Provided information Start Marker
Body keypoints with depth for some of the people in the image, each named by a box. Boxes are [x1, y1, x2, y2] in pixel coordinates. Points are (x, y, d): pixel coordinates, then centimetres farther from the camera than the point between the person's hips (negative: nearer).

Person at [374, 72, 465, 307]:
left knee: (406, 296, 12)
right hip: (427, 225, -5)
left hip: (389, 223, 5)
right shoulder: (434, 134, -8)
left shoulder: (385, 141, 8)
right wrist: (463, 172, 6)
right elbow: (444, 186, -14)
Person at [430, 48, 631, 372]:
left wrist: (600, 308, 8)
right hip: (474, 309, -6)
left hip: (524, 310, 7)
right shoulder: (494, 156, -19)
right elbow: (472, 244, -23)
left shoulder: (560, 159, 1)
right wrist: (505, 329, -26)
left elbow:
Provided information End Marker
- Your task -
Show a copy of each line from the data that includes the word "shoulder".

- Your solution -
right shoulder: (434, 134, -8)
left shoulder: (385, 141, 8)
right shoulder: (494, 156, -19)
left shoulder: (560, 159, 1)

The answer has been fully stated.